Sotto mentite spoglie. E con uno strascico d’amaro in bocca. Il diavolo teatrante in visita a Mosca fa capolino sotto l’ombra bronzea della Torre Spirale di Pomodoro in Foro Buonaparte a Milano. Il Maestro e Margherita di Michail Bulgakov (prodotto dal Teatro Stabile dell’Umbria, con la regia di Andrea Baracco e la riscrittura di Letizia Russo) in scena al Piccolo fino al 27 ottobre. Dopo diversi anni di lavoro su Shakespeare, il regista di Civitavecchia porta in tournée uno spettacolo sempre tratto da un grande classico, ma contraddistinto da un’atmosfera e da una stratificazione di significati sicuramente diversa da quelle delle opere shakespeariane.
Tra i romanzi russi più importanti del Novecento, Il Maestro e Margherita è un’opera segnatamente eclettica. Composto dall’intreccio e incontro di due diverse trame, il romanzo funge da portale fantastico che catapulta il lettore in un mondo in bilico tra la realtà e la finzione in cui ci si perde e ritrova tra scene comiche, tragiche, grottesche. Tra i pensieri confusi, ma profondi, dei personaggi e i propri, scaturiti dalla forza e dalla stranezza delle parole dello scrittore. Due, come appena citato, le trame. Quella più o meno contemporanea alla stesura dell’opera: la vicenda dell’arrivo, nella Mosca degli anni 30, del professor Woland, bizzarro esperto di magia nera -che si rivelerà poi essere il Diavolo in persona- unita alla delicata storia d’amore tra il Maestro e Margherita. E quella che con un balzo spazio temporale (di ben diciannove secoli nel passato) ci conduce al tempo di Ponzio Pilato e del processo del filosofo chiamato Yeshua Ha-Nozri (alias Gesù il Nazareno).
Entriamo nell’opera “contemporanea”. Prima annotazione palese. I tagli (necessari, data la lunghezza del testo originale), presenti nella riscrittura di Letizia Russo, non risultano sempre efficaci. Anzi. Non mancano quelli compiuti in modo intelligente (in diverse scene una sola parola o una sola frase vengono lasciate come indizio di una profondità presente nel testo, senza intaccarne la complessità concettuale), ma prevalgono quelli azzardati. Più frequenti, più incisivi. Passino le due principali scene corali presenti nel romanzo (quella dello spettacolo di magia e quella del plenilunio di primavera) che, se pur intrinsecamente teatrali sono effettivamente estremamente difficili da ricreare su un palcoscenico (se non con un organico di attori dieci volte quello disponibile), quindi declassati a poche frasi. Ma non passi la poca attenzione data alla trama di Ponzio Pilato. In realtà, la prima scena in cui Pilato compare sul palco promette bene. Saggiamente costruita dal punto di vista coreografico e scenografico, non delude le aspettative e, anzi, le amplifica. Si attendono a questo punto le scene successive, la trasformazione e lo sviluppo del pensiero di Pilato, la lotta con la sua stessa coscienza che lo portano a far uccidere Giuda di Kiriat. Niente. Nessun intensificarsi della tensione narrativa della trama (nel testo così suggestiva e efficace) ma una successione di scene che costruiscono un climax vorticosamente discendente.

*DATI FORNITI:*
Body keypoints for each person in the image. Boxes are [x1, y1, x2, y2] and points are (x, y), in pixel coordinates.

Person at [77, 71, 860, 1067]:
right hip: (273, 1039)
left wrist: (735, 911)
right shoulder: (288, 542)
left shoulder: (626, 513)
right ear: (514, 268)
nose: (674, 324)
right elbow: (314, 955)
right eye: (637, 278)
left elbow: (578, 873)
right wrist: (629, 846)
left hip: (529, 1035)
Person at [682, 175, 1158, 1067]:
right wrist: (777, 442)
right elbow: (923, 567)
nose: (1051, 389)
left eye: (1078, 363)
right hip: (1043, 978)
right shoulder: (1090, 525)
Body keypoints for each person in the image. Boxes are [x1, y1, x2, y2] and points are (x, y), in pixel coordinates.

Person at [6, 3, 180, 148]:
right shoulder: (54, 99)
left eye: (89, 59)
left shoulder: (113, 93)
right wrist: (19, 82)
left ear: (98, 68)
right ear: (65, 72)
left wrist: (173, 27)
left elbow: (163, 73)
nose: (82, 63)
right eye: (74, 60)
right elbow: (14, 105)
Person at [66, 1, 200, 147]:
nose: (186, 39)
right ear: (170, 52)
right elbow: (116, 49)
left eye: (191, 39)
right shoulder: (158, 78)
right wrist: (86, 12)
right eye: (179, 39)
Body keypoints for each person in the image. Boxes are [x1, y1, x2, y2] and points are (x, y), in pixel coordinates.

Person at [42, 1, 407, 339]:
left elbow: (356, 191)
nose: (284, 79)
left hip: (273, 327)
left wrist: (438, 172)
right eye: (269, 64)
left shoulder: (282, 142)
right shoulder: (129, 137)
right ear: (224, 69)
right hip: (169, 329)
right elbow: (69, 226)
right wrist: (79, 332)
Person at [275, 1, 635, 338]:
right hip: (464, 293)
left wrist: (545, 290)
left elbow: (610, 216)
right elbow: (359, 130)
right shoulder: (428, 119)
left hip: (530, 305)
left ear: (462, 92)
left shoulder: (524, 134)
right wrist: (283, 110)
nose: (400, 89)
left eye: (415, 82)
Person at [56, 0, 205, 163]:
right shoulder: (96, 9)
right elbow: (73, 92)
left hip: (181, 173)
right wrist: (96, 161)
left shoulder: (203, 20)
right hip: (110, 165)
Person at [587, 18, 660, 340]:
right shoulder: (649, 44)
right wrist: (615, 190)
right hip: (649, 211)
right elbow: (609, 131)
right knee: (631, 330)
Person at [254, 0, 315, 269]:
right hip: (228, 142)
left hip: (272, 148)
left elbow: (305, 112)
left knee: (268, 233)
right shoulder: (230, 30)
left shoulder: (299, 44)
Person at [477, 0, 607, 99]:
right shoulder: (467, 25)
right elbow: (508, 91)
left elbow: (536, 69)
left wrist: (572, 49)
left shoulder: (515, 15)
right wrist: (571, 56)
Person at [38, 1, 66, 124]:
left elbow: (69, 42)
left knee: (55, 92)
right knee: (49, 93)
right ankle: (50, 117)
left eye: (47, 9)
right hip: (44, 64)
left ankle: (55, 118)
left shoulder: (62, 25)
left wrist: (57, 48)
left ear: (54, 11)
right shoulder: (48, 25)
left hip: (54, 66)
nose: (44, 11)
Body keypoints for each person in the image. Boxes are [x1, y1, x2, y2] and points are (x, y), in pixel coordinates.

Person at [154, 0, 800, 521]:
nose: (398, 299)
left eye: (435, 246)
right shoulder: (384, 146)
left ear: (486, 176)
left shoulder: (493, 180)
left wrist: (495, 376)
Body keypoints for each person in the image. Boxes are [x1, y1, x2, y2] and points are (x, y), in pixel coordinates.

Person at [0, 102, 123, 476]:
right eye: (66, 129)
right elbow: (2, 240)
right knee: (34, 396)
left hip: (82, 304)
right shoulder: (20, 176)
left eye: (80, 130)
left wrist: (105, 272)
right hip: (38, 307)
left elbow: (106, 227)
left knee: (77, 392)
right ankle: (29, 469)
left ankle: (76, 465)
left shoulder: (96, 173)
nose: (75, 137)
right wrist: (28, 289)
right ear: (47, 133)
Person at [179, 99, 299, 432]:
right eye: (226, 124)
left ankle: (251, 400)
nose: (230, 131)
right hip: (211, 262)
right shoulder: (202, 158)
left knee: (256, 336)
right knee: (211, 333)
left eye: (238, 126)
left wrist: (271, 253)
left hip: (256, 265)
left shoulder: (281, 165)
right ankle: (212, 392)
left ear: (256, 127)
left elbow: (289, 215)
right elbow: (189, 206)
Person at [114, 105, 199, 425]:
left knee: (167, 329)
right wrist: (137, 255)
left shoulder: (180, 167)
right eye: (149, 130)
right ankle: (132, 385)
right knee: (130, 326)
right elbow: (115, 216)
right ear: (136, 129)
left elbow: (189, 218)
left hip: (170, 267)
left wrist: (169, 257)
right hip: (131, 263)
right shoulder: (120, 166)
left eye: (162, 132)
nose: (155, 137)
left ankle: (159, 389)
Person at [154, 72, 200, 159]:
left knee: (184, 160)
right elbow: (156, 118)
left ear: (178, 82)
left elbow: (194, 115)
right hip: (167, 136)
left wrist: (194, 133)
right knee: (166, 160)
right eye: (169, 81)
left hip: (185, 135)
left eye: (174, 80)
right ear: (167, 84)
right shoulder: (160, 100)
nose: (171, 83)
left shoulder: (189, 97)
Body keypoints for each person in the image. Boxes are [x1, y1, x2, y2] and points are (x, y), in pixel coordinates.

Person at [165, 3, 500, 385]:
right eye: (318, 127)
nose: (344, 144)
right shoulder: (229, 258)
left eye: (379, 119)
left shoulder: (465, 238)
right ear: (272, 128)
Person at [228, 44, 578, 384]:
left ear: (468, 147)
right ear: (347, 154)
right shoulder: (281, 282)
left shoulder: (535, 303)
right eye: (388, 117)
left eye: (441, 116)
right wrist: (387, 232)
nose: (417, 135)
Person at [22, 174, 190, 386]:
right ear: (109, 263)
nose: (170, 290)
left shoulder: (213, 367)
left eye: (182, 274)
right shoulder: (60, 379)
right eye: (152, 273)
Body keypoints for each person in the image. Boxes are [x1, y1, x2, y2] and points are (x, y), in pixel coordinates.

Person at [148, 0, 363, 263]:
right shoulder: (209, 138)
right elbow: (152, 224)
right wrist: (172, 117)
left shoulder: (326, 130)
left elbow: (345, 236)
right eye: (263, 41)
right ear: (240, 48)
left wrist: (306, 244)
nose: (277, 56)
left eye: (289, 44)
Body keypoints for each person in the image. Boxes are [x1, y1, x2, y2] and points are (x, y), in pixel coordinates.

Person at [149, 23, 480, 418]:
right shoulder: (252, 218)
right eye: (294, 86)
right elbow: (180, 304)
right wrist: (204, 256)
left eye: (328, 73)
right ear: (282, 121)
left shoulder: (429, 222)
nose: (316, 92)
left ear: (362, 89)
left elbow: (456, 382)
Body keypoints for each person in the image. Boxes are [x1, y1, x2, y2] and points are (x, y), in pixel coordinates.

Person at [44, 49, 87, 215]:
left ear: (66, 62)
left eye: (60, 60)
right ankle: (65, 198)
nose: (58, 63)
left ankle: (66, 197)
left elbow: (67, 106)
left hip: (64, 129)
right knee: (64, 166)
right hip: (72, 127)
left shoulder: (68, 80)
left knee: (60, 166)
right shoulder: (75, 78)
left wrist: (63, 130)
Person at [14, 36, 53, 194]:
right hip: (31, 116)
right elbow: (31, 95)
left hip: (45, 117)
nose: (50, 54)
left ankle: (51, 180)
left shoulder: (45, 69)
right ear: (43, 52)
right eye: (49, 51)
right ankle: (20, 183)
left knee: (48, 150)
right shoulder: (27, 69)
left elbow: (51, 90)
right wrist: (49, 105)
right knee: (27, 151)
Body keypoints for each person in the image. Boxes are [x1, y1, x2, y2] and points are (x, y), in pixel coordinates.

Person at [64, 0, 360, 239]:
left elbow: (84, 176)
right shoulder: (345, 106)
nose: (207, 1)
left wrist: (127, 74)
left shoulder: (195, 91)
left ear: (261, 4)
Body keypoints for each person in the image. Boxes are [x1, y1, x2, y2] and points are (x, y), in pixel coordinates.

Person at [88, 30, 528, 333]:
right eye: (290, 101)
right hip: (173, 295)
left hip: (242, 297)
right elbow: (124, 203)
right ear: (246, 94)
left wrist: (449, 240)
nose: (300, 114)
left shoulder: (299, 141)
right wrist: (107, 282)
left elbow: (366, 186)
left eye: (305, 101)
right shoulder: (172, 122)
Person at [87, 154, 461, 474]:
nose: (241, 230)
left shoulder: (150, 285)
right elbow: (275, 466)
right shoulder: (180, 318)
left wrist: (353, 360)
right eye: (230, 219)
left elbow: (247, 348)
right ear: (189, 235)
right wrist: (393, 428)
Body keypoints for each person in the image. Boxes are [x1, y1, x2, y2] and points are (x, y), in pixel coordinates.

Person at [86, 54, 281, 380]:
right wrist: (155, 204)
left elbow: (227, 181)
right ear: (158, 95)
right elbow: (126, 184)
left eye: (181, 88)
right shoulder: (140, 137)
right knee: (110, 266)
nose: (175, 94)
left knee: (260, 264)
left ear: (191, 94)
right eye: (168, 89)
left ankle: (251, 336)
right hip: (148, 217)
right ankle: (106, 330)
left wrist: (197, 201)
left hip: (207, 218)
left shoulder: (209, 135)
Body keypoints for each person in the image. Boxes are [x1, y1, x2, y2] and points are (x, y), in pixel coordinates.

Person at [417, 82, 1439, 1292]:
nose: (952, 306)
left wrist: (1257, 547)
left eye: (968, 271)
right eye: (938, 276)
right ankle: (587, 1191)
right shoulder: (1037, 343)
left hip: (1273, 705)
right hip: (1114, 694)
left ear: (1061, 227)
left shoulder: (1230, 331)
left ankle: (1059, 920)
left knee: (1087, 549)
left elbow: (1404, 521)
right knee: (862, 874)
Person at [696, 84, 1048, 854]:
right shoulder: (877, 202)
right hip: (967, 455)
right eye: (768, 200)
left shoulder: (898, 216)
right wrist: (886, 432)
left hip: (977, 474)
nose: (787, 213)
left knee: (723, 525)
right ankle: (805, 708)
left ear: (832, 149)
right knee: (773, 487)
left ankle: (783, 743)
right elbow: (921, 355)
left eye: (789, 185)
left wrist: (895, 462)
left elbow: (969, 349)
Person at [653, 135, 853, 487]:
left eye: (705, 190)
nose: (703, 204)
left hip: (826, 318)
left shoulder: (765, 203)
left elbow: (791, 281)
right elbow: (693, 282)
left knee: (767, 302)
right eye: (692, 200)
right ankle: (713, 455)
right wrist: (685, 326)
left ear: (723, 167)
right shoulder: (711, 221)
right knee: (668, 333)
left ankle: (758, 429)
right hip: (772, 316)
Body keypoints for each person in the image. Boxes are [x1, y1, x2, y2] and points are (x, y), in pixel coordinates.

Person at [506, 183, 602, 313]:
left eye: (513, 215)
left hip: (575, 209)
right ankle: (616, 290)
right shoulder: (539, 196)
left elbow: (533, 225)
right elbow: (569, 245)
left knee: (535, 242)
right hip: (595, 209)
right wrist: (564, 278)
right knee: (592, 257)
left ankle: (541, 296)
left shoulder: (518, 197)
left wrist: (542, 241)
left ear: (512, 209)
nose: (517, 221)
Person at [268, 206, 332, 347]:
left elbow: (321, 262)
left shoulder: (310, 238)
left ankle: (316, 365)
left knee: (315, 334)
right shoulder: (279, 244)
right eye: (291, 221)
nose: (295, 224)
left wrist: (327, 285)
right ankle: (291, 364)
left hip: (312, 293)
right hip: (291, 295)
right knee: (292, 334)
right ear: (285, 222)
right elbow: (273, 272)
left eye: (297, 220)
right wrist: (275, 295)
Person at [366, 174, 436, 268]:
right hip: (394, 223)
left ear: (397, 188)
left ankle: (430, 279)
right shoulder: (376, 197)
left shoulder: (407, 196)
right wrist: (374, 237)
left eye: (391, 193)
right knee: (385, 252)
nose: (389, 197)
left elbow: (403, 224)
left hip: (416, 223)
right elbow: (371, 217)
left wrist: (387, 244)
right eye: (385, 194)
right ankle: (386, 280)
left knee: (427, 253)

*IL TUO COMPITO:* Prosegui la recensione dello spettacolo teatrale Il Maestro e Margherita, riprendendo subito dopo l'ultima frase riportata.

*RISULTATO DEL COMPITO:*
Per quanto riguarda la performance a livello complessivo, Baracco è, per sua tradizione, molto attento all’impatto visivo della recitazione dei suoi attori. Anche nel caso di questa messa in scena, è evidente la cura da parte sua nei dettagli dei movimenti e del linguaggio non verbale dei personaggi sul palco. Cura che raggiunge il suo punto più alto nella furia di Margherita, ormai strega, che si dondola avanti e indietro, con una foga irresistibile sull’altalena a centro palco. Baracco ha, inoltre, scelto per i suoi attori un recitativo piuttosto marcato che rimane per lo più bilanciato e che incontra la particolare atmosfera altalenante tra realtà e finzione che è propria del testo di Bulgakov. Acclamati (e di più, adorati) dal pubblico, anche i due accompagnatori del professor Woland, Korov’ev e Behmot: simpatici personaggi macchiettistici ricreati come da manuale. Difficile sbagliarli.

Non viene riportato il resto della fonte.